#### EXCERPT
*-*-*

Skip to main content

Build Your Fine-Tuning Skill

You are about to learn supervised fine-tuning. But here is the pattern that separates effective AI-native developers from those who struggle: build your skill first, then learn the technology.

In traditional learning, you study a topic, maybe take notes, and hope you remember it later. In Skill-First learning, you create a reusable intelligence asset before you even understand the technology deeply. This asset grows with you as you learn, and by the end of the chapter, you own a production-ready skill you can sell or deploy.

This lesson follows the same pattern you used in Part 6 and Part 7. Clone a fresh skills-lab, fetch official documentation, and build your llmops-fine-tuner skill from authoritative sources rather than memory.

Why Skill-First for Fine-Tuning?

Fine-tuning has dozens of hyperparameters, multiple training strategies, and evolving best practices. Trying to memorize all of this is futile. But encoding it into a skill that you can invoke, test, and improve makes this knowledge permanently accessible and actionable.

Traditional ApproachSkill-First Approach
Read tutorials, forget detailsBuild skill, query anytime
Notes scattered across filesSingle authoritative source
Knowledge decays over timeSkill improves with use
Cannot delegate to AIAI executes your skill

By the end of this chapter, your llmops-fine-tuner skill will guide you through:

  • Dataset preparation and validation
  • Model and adapter configuration
  • Training loop setup and monitoring
  • Checkpoint management and export

Step 1: Clone a Fresh Skills-Lab

Start with a clean environment. This prevents state from previous experiments from affecting your work.

# Clone the skills-lab repository
git clone https://github.com/panaversity/skills-lab.git ~/skills-lab-ch64

# Navigate to the directory
cd ~/skills-lab-ch64

# Create the skill directory structure
mkdir -p .claude/skills/llmops-fine-tuner

Output:

Cloning into '/Users/you/skills-lab-ch64'...

Step 2: Write Your LEARNING-SPEC.md

Before creating the skill, define what you are trying to accomplish. This specification guides both your learning and the skill you create.

# LEARNING-SPEC.md

## What I Want to Learn
Supervised fine-tuning of large language models using LoRA/QLoRA with Unsloth
on Colab Free Tier (T4 GPU, 15GB VRAM).

## Why This Matters
I want to create proprietary models that encode my domain expertise,
enabling Digital FTEs that are differentiated from generic foundation models.

*-*-*

#### Data excerpts

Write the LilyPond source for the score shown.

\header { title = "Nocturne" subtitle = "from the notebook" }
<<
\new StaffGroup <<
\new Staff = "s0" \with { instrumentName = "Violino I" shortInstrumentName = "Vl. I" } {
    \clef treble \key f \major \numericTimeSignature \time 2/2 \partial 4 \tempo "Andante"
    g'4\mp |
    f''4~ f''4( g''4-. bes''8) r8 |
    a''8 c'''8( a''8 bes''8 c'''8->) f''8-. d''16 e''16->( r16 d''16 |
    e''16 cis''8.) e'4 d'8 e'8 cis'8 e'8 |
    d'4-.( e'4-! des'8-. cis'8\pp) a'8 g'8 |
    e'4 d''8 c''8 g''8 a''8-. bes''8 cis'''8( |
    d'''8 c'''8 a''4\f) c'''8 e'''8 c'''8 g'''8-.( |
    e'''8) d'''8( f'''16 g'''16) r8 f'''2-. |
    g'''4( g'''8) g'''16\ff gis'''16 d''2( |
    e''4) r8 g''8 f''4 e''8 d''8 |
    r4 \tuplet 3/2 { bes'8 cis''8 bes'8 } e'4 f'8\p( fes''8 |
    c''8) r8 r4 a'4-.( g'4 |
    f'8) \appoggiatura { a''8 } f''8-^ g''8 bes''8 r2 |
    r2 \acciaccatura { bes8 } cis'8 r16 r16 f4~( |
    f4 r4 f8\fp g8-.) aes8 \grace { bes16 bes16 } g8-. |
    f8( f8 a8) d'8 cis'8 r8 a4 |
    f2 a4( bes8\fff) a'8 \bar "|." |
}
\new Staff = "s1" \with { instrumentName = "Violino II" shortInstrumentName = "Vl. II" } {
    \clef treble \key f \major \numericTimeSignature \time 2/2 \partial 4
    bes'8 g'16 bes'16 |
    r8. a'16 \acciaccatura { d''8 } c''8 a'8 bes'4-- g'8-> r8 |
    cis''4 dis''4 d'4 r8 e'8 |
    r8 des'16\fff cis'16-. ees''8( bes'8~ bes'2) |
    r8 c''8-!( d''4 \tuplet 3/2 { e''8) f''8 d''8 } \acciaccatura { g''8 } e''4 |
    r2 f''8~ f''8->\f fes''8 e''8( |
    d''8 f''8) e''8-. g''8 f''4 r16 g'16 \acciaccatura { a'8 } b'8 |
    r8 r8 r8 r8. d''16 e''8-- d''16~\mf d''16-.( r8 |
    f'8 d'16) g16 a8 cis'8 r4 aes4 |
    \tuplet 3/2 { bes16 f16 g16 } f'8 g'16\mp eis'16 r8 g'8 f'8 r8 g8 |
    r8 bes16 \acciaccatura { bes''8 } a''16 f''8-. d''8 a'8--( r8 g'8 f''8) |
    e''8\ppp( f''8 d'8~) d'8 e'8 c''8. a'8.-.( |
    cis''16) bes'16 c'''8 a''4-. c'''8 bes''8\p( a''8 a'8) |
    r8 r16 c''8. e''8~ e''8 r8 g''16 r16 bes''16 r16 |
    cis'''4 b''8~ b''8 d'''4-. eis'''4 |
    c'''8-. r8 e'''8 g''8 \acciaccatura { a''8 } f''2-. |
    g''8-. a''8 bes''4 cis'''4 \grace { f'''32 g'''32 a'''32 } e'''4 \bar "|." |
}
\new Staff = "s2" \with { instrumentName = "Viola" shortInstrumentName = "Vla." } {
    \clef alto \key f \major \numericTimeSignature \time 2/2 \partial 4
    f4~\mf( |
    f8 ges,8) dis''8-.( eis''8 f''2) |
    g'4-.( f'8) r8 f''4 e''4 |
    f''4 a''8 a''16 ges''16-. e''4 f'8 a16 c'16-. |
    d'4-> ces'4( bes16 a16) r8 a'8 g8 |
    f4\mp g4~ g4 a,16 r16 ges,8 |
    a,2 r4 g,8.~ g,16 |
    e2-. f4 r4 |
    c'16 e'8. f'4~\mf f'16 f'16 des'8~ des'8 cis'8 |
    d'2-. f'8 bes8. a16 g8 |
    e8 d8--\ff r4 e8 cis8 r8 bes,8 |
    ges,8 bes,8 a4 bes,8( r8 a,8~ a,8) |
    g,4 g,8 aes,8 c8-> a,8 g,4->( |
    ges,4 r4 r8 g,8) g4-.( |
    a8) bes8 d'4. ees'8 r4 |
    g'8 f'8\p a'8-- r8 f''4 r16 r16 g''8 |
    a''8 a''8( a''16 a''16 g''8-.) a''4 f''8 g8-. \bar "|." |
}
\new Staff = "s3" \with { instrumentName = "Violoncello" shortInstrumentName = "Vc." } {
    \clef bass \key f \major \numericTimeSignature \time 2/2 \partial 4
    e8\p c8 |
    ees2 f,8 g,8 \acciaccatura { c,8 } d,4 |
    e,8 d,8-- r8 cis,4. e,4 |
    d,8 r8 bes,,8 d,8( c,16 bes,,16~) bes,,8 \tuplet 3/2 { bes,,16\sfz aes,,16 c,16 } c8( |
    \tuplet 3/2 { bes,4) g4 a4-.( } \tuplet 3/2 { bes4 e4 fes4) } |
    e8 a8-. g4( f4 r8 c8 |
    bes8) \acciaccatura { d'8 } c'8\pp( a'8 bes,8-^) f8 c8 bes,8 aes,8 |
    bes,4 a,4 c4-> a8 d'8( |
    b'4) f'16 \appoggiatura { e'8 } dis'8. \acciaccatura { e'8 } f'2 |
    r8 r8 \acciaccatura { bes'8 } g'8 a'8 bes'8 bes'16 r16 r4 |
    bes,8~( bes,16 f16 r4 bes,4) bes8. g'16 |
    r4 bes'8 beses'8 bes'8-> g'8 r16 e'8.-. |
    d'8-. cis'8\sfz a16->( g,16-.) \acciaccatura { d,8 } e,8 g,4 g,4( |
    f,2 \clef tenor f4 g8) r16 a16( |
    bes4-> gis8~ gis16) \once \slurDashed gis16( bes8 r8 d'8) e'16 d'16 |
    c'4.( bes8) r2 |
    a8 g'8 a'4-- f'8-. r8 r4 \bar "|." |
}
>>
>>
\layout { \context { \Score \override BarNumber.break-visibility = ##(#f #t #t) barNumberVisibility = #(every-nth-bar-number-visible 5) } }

*-*-*

#### WORK ORDER 1
Extract the part of the fine-tuning skill lesson from "Fine-tuning has dozens" to "accessible and actionable.", copying it word for word.
#### WORK ORDER 2
Extend the fine-tuning skill lesson, picking up right after its last sentence.
The items have nothing to do with this work.

#### ANSWER AREA 1
Fine-tuning has dozens of hyperparameters, multiple training strategies, and evolving best practices. Trying to memorize all of this is futile. But encoding it into a skill that you can invoke, test, and improve makes this knowledge permanently accessible and actionable.

#### ANSWER AREA 2
## Success Criteria
1. I can explain why LoRA reduces 99% of trainable parameters
2. I can configure hyperparameters (rank, alpha, learning rate) with reasoning
3. I can run a training loop on Colab T4 without OOM errors
4. I can export a fine-tuned model to GGUF for Ollama deployment
5. My skill accurately reflects official Unsloth documentation

## Constraints
- Must work on Colab Free Tier (T4, 15GB VRAM, 12GB RAM)
- Must use Unsloth for 2x speed and 60% memory reduction
- Must produce GGUF output for local deployment

## Running Example
Fine-tune a model to become a Task API Assistant (from Chapter 40)
that understands task management domain language.

Save this file:

# Create the learning spec
cat > LEARNING-SPEC.md << 'EOF'
# LEARNING-SPEC.md

## What I Want to Learn
Supervised fine-tuning of large language models using LoRA/QLoRA with Unsloth
on Colab Free Tier (T4 GPU, 15GB VRAM).

## Why This Matters
I want to create proprietary models that encode my domain expertise,
enabling Digital FTEs that are differentiated from generic foundation models.

## Success Criteria
1. I can explain why LoRA reduces 99% of trainable parameters
2. I can configure hyperparameters (rank, alpha, learning rate) with reasoning
3. I can run a training loop on Colab T4 without OOM errors
4. I can export a fine-tuned model to GGUF for Ollama deployment
5. My skill accurately reflects official Unsloth documentation

## Constraints
- Must work on Colab Free Tier (T4, 15GB VRAM, 12GB RAM)
- Must use Unsloth for 2x speed and 60% memory reduction
- Must produce GGUF output for local deployment

## Running Example
Fine-tune a model to become a Task API Assistant (from Chapter 40)
that understands task management domain language.
EOF

Step 3: Fetch Official Documentation

The skill must be grounded in official documentation, not AI memory which may be outdated or hallucinated.

Use Claude Code or your AI assistant:

/fetching-library-docs unsloth fine-tuning

Fetch the official Unsloth documentation covering:
1. LoRA hyperparameters (rank, alpha, learning rate)
2. QLoRA 4-bit configuration
3. SFTTrainer setup
4. Model saving and export options

Key sources to reference:

Step 4: Create Your llmops-fine-tuner Skill

Based on the documentation, create your skill file:

cat > .claude/skills/llmops-fine-tuner/SKILL.md << 'EOF'
---
name: llmops-fine-tuner
description: This skill should be used when fine-tuning language models with LoRA/QLoRA using Unsloth. Use when preparing datasets, configuring training, running SFT, and exporting models.
---

# LLMOps Fine-Tuner Skill

## Purpose

Guide supervised fine-tuning of LLMs using Parameter-Efficient Fine-Tuning (PEFT)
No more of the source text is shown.